[Task material]

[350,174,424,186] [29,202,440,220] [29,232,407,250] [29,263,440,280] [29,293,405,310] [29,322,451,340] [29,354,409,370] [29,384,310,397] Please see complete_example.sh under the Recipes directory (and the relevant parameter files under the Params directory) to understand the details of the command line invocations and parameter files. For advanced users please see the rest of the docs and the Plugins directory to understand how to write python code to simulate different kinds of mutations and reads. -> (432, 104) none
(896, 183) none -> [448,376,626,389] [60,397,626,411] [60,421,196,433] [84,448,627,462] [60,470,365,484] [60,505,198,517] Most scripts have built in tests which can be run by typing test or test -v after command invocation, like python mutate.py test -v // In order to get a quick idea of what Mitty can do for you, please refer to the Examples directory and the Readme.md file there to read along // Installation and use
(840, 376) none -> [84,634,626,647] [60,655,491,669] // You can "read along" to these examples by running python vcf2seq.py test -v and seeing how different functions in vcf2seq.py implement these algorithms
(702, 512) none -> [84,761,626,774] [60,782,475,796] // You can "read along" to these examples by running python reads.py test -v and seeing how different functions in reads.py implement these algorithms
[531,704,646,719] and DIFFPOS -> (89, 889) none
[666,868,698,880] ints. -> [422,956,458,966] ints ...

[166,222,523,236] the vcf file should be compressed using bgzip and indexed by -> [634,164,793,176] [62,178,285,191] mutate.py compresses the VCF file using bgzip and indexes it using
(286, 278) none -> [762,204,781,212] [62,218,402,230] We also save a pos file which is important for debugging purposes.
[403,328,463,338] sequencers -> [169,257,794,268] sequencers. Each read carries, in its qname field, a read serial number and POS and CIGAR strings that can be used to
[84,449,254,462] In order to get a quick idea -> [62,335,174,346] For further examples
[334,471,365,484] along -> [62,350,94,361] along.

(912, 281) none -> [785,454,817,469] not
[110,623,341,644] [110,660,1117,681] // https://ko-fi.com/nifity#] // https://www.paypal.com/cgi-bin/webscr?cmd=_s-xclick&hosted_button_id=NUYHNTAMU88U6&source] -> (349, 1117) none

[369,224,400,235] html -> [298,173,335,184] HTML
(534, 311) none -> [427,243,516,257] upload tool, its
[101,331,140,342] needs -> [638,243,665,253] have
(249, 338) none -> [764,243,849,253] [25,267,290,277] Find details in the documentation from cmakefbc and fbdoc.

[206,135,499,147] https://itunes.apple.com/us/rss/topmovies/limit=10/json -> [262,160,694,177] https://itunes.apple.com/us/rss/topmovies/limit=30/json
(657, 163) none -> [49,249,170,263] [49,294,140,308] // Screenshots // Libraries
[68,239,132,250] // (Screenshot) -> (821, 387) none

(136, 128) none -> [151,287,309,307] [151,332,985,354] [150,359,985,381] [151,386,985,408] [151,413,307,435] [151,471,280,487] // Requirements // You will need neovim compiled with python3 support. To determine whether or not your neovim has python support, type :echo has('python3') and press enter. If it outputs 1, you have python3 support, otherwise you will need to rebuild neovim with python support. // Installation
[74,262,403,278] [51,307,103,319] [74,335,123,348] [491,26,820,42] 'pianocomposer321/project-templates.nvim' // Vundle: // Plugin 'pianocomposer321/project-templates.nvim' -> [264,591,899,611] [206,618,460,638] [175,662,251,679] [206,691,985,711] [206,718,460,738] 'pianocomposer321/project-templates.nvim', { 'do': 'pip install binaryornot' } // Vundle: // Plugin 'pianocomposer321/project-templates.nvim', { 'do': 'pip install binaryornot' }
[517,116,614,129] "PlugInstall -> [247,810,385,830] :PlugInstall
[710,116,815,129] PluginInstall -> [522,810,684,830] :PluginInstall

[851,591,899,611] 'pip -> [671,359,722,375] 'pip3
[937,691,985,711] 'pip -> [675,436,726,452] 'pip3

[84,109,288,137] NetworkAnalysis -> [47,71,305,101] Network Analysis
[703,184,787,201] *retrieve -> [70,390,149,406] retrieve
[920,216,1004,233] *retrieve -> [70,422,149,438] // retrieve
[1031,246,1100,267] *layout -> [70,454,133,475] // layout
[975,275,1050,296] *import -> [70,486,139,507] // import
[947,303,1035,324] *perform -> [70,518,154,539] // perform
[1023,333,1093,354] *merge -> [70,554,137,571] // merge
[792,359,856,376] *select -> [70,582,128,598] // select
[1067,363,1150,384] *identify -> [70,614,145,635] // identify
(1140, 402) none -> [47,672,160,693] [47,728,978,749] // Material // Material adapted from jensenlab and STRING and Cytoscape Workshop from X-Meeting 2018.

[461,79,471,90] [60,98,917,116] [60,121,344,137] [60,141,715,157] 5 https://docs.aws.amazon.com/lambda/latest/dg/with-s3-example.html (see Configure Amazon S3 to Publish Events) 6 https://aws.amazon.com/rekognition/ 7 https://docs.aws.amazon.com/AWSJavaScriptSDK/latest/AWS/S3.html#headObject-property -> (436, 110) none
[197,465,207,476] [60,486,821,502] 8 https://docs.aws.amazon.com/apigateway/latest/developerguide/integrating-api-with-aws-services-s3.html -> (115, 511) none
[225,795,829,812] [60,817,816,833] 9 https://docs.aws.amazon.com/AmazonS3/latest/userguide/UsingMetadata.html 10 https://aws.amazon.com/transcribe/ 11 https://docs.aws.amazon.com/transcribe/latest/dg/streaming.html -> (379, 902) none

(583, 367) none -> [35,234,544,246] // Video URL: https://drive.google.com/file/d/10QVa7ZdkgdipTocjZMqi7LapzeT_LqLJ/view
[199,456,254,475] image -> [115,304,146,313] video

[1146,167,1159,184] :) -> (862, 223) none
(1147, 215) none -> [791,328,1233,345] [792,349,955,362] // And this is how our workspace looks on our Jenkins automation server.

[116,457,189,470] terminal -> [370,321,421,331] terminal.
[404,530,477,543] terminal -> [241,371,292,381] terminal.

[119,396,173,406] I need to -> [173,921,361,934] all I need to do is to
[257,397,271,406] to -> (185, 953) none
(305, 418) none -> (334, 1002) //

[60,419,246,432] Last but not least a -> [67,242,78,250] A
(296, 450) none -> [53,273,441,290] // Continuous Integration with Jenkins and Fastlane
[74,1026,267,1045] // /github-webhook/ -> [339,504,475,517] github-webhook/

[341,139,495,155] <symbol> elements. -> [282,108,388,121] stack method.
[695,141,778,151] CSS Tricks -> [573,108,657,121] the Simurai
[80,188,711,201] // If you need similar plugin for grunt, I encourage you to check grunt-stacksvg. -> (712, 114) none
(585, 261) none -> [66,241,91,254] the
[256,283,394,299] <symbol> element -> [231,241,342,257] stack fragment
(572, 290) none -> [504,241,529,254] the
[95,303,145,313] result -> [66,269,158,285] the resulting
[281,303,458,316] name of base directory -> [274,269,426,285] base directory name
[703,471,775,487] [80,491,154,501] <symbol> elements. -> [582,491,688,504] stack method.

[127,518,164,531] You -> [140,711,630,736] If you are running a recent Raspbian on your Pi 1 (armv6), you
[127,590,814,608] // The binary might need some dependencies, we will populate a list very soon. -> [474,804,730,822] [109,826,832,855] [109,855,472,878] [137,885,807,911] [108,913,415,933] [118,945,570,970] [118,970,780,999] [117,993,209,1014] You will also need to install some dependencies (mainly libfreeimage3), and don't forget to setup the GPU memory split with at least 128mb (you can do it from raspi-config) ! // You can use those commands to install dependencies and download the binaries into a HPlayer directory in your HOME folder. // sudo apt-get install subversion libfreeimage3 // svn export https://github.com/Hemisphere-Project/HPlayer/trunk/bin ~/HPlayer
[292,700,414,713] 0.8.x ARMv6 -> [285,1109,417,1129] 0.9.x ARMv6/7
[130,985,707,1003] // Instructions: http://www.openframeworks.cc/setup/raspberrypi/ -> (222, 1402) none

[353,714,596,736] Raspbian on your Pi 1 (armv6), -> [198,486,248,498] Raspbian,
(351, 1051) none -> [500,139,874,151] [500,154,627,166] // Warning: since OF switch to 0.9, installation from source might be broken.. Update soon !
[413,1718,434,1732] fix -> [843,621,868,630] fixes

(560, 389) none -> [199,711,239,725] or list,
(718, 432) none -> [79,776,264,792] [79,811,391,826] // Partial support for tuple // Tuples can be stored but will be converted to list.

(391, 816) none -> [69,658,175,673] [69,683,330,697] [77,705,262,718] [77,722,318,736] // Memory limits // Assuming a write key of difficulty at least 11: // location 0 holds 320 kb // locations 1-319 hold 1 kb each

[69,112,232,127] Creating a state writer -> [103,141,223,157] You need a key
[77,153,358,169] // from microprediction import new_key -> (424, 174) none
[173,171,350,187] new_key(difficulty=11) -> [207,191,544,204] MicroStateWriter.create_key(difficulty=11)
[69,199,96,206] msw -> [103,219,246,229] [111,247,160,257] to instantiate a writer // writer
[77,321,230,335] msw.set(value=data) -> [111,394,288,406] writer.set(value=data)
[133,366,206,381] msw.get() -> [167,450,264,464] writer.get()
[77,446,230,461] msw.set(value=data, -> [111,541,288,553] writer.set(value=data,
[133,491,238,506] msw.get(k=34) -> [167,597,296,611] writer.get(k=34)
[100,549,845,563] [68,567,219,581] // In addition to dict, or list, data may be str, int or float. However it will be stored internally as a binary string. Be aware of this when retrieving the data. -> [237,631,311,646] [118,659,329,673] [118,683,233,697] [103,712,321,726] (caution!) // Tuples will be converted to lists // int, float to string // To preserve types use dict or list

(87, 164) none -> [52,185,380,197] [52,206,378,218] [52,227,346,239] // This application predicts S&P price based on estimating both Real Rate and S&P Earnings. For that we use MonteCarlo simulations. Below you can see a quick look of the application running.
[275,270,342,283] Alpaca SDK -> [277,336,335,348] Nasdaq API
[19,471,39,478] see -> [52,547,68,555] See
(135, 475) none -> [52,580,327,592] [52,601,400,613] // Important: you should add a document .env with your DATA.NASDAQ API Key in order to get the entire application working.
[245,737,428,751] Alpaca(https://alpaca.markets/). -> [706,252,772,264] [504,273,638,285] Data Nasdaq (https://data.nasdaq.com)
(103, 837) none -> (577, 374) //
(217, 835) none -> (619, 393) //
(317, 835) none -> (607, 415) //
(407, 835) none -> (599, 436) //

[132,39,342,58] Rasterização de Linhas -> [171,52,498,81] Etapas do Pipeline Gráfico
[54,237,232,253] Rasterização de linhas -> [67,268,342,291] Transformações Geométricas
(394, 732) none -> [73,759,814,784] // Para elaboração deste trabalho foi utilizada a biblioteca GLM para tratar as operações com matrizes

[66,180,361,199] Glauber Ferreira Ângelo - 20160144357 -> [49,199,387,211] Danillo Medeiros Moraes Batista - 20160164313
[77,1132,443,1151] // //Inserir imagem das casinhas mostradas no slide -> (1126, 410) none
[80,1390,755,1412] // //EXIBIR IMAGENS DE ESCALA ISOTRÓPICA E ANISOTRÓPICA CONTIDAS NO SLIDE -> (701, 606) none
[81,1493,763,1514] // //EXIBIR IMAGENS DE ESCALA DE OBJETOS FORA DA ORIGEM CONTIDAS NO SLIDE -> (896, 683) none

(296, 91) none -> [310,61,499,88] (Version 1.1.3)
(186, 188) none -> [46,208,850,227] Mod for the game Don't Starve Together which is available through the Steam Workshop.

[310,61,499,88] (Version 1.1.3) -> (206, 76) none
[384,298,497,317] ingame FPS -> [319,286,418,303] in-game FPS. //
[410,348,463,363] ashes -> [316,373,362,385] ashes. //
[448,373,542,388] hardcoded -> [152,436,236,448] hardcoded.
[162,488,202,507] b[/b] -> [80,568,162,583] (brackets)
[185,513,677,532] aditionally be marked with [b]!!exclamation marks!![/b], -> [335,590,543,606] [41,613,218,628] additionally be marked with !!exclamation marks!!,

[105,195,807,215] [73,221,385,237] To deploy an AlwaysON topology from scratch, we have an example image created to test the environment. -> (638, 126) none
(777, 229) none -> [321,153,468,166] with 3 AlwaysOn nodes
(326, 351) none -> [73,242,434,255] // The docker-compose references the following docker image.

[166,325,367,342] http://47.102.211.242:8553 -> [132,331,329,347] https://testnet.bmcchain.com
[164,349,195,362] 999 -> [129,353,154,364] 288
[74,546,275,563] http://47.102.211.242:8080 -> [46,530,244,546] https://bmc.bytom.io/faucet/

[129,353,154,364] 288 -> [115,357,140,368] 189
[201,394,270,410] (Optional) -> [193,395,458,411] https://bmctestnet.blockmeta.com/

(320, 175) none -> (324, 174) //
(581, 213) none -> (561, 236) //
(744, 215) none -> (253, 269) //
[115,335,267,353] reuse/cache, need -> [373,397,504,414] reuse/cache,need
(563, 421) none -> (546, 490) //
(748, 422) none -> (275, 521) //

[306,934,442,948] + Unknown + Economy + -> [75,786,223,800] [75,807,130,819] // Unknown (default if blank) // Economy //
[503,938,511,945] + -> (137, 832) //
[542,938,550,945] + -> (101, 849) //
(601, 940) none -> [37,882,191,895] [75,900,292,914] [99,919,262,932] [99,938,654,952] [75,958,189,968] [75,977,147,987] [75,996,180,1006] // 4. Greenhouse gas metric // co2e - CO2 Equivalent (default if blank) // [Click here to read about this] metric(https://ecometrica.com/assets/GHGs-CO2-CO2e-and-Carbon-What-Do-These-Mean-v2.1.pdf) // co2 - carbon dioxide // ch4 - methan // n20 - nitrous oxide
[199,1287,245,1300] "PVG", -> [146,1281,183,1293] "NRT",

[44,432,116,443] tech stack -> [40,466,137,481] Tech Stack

[About this task] Starting at the line above that holds "[275,270,342,283] Alpaca SDK" and ending at the line that holds "[77,1132,443,1151] // //Inserir", transcribe each line exactly and include no other lines.

[Reply to the task]
[275,270,342,283] Alpaca SDK -> [277,336,335,348] Nasdaq API
[19,471,39,478] see -> [52,547,68,555] See
(135, 475) none -> [52,580,327,592] [52,601,400,613] // Important: you should add a document .env with your DATA.NASDAQ API Key in order to get the entire application working.
[245,737,428,751] Alpaca(https://alpaca.markets/). -> [706,252,772,264] [504,273,638,285] Data Nasdaq (https://data.nasdaq.com)
(103, 837) none -> (577, 374) //
(217, 835) none -> (619, 393) //
(317, 835) none -> (607, 415) //
(407, 835) none -> (599, 436) //

[132,39,342,58] Rasterização de Linhas -> [171,52,498,81] Etapas do Pipeline Gráfico
[54,237,232,253] Rasterização de linhas -> [67,268,342,291] Transformações Geométricas
(394, 732) none -> [73,759,814,784] // Para elaboração deste trabalho foi utilizada a biblioteca GLM para tratar as operações com matrizes

[66,180,361,199] Glauber Ferreira Ângelo - 20160144357 -> [49,199,387,211] Danillo Medeiros Moraes Batista - 20160164313
[77,1132,443,1151] // //Inserir imagem das casinhas mostradas no slide -> (1126, 410) none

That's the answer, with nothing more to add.